In Vietnam, Cao Dai adherents go to temple each month at the full moon and the new moon. And they abstain from eating meat around those times. Here, Bui said, most go to temple on Sunday, when they tend to be free of the professional obligations of the American workweek.

Bui said the main teachings of almost all religions are the same -- love and justice. By love, he said, he means unselfish love. By justice, he means “to not do what you don’t want done to you.” Asked if he ever received spirit communications, Bui said: “I’m not sure, but I believe I receive guidance from the Supreme Being.”

Founder Chieu said he saw the left eye of God (the symbol of the faith) in a vision. He also said he received inspired messages during seances that used a traditional Chinese divining basket. An official in the French colonial government, Chieu became Cao Dai’s First Disciple.

“Cao Dai means ‘Supreme Being,’ but there’s also a pantheon,” Hoskins said. The pantheon has five levels. At the top is Buddha and others who have achieved Buddha-hood. Next are the Great Immortals, including Confucius, the Chinese poet Li Po and the Mother Goddess.

On the third tier are the Saints, including writers Shakespeare and Victor Hugo, Jesus, Muhammad, Moses, Joan of Arc, Louis Pasteur, Asian nationalist Sun Yat-sen, Lenin and Vietnamese poet and prophet Trang Trinh. Venerated spirits or ancestors, including all those who give their life for their country, occupy the fourth level. Humanity makes up the fifth.

The many holy faces that appear on a Cao Dai altar tend to confuse the uninitiated.

“People think we are polytheists, but we’re not,” said Che, 41. “We believe in one God. But there are many prophets, many messengers.”

For outsiders, one of the least likely messengers is 19th century French poet and novelist Hugo. According to Hoskins, the writer appealed to early Cao Daists because of his interest in spiritism. In a posthumously published account of his seances, Hugo foresaw the rise of a new faith uniting Asian and Western spirituality.

Cao Dai followers do not worship Hugo, Hoskins said. “Victor Hugo is there almost like John the Baptist. He’s a prophet who predicted that this Asian vision would become important in the 20th century.”

Joan of Arc joined the pantheon after she reportedly contacted Cao Dai mediums and expressed sympathy for their struggle for Vietnamese independence. According to Hoskins, the Maid of Orleans is believed to have said, in effect: “I was a soldier in a liberation army, just as you are, seeking your freedom from the occupying French. Your struggle was my struggle.”
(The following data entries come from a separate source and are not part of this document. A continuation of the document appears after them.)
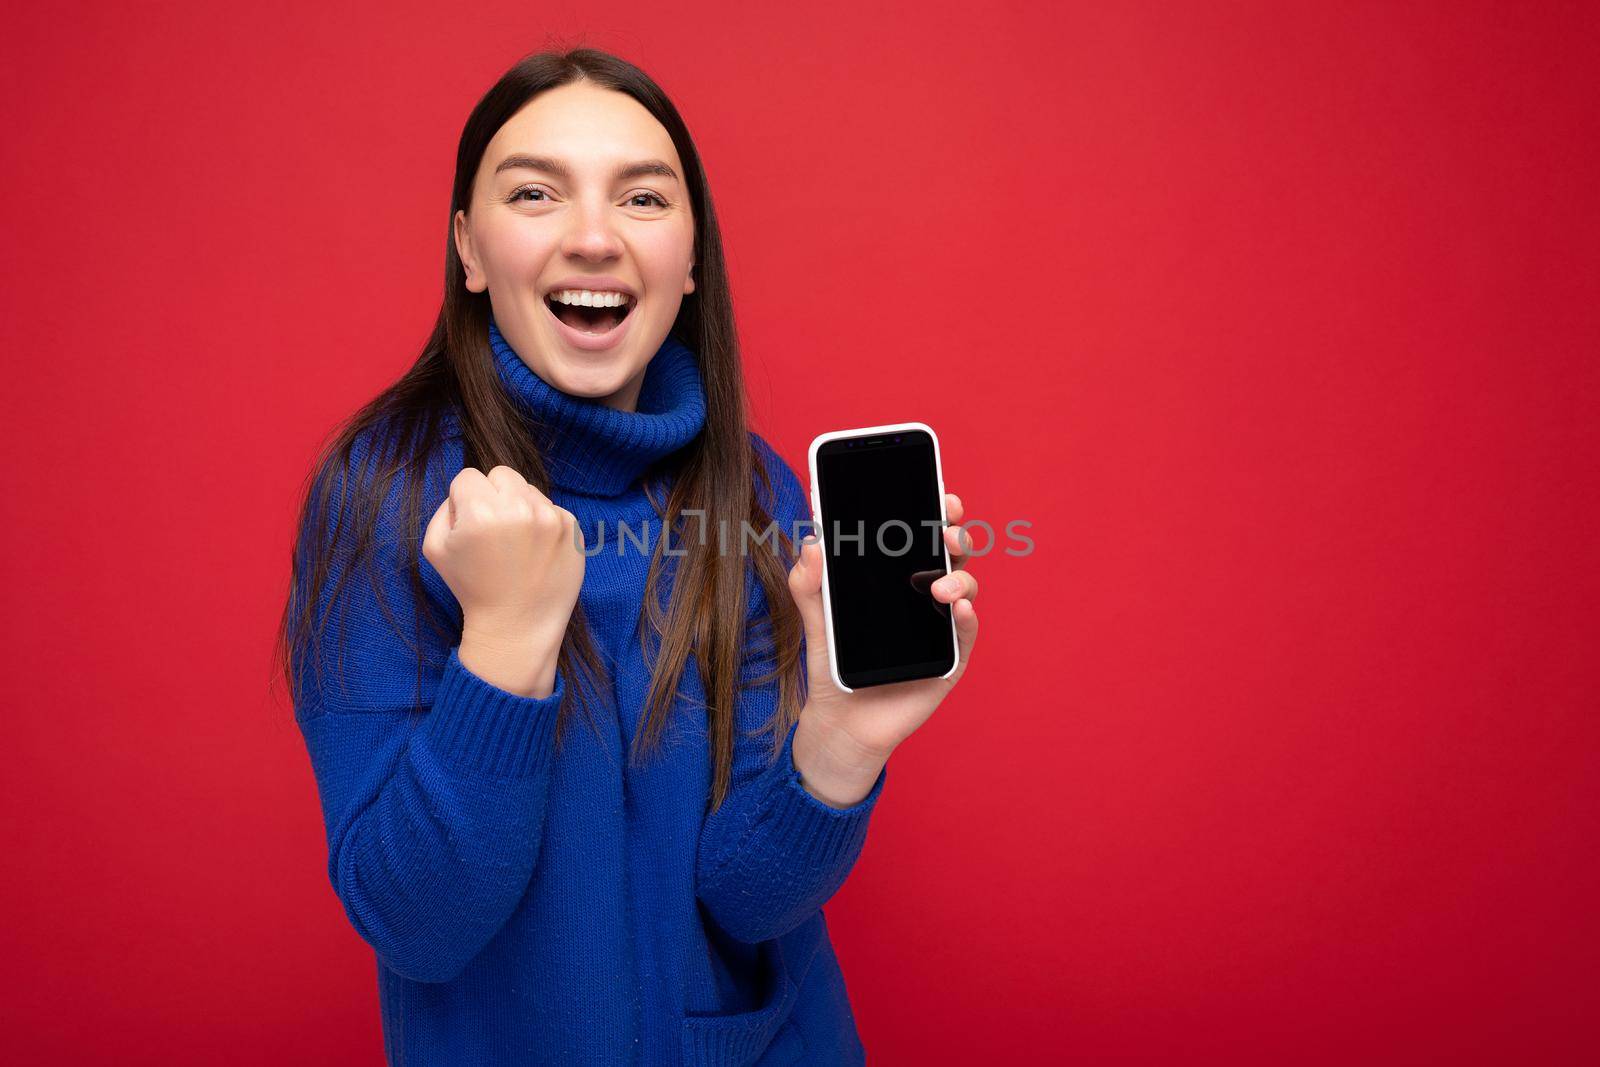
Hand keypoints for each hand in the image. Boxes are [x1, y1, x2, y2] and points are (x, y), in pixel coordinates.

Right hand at [423, 466, 584, 693]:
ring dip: (520, 507)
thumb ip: (444, 509)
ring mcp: (551, 518)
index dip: (464, 500)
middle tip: (494, 532)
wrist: (517, 626)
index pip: (468, 477)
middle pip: (502, 474)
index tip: (470, 527)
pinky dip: (543, 523)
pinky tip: (535, 551)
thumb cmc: (473, 589)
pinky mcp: (573, 529)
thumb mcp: (435, 548)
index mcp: (481, 512)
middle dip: (493, 495)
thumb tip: (467, 493)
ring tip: (516, 545)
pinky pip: (552, 508)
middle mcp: (519, 509)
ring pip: (529, 489)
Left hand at [787, 491, 979, 763]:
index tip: (940, 493)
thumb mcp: (815, 618)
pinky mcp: (951, 658)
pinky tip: (956, 608)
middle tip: (946, 527)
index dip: (934, 509)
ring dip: (959, 578)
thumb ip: (808, 583)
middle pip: (951, 552)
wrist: (841, 720)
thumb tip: (811, 543)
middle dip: (955, 531)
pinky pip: (966, 632)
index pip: (921, 533)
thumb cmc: (835, 662)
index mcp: (898, 575)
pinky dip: (967, 617)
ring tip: (939, 588)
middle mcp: (926, 592)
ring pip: (965, 587)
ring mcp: (942, 624)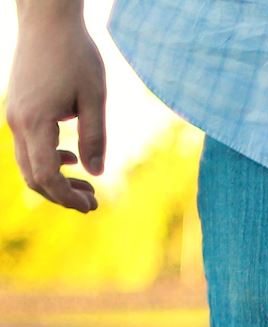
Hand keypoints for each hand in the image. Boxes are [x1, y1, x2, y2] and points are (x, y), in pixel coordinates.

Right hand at [6, 4, 107, 212]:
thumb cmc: (75, 56)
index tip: (93, 206)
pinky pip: (27, 146)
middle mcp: (18, 122)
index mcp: (36, 122)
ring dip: (56, 179)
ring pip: (28, 163)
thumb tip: (96, 173)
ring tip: (88, 186)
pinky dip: (47, 160)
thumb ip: (95, 138)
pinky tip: (71, 158)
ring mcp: (14, 115)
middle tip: (93, 203)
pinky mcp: (18, 109)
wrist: (47, 22)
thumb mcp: (94, 98)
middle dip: (62, 195)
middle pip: (33, 177)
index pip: (47, 176)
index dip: (68, 197)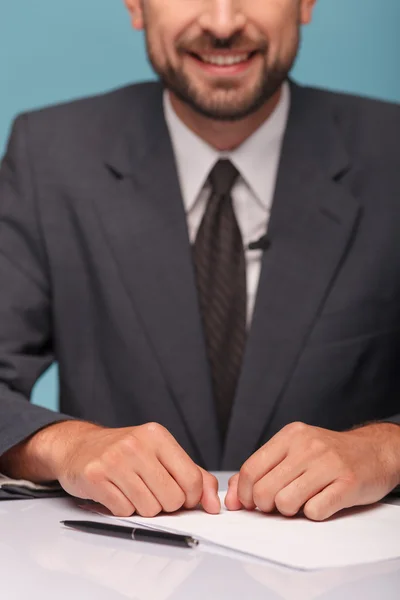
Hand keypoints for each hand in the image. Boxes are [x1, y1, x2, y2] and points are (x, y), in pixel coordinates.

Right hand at [2, 421, 219, 517]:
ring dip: (143, 508)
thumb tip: (214, 505)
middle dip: (165, 504)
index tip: (180, 496)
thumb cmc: (125, 453)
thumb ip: (194, 477)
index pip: (191, 479)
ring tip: (132, 490)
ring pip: (149, 508)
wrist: (80, 447)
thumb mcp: (162, 454)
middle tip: (151, 491)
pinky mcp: (95, 477)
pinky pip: (124, 511)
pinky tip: (116, 492)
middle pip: (172, 498)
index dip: (190, 498)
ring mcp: (114, 459)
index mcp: (157, 435)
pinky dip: (123, 509)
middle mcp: (137, 443)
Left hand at [225, 422, 399, 520]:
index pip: (250, 469)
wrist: (374, 451)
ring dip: (289, 511)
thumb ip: (260, 470)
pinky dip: (313, 514)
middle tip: (278, 503)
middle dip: (266, 506)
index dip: (244, 494)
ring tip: (300, 501)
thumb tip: (233, 497)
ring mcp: (328, 464)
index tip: (249, 503)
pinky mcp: (347, 484)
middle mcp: (307, 446)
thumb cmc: (328, 455)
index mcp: (290, 435)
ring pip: (286, 503)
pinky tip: (320, 502)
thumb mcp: (293, 451)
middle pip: (264, 490)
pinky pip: (314, 512)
Through spirit mediums, Joan of Arc is also believed to have pointed out that Cao Dai is the rare faith that gives full equality to women. “They have grandmothers who are cardinals,” Hoskins said.

Cao Dai has been both a player in and witness to the tumultuous modern history of Vietnam. During the 1930s, it acquired millions of followers, alarming the French, who spied on the church and sometimes imprisoned its leaders.

In 1941, believing that the church sought a Japanese victory, the French closed its temples and sent its seven most important leaders into exile in Madagascar.

After Saigon fell to the North Vietnamese in 1975, Cao Dai, like other religions, was suppressed. It was officially recognized by the state in 1997 and has been growing ever since, Hoskins said.

Cao Dai is a religion of tolerance, and its adherents are expected to love their enemies, even the Communists who persecuted them: “They are just one of our brothers or one of our children who happened to go on the wrong path,” Bui said.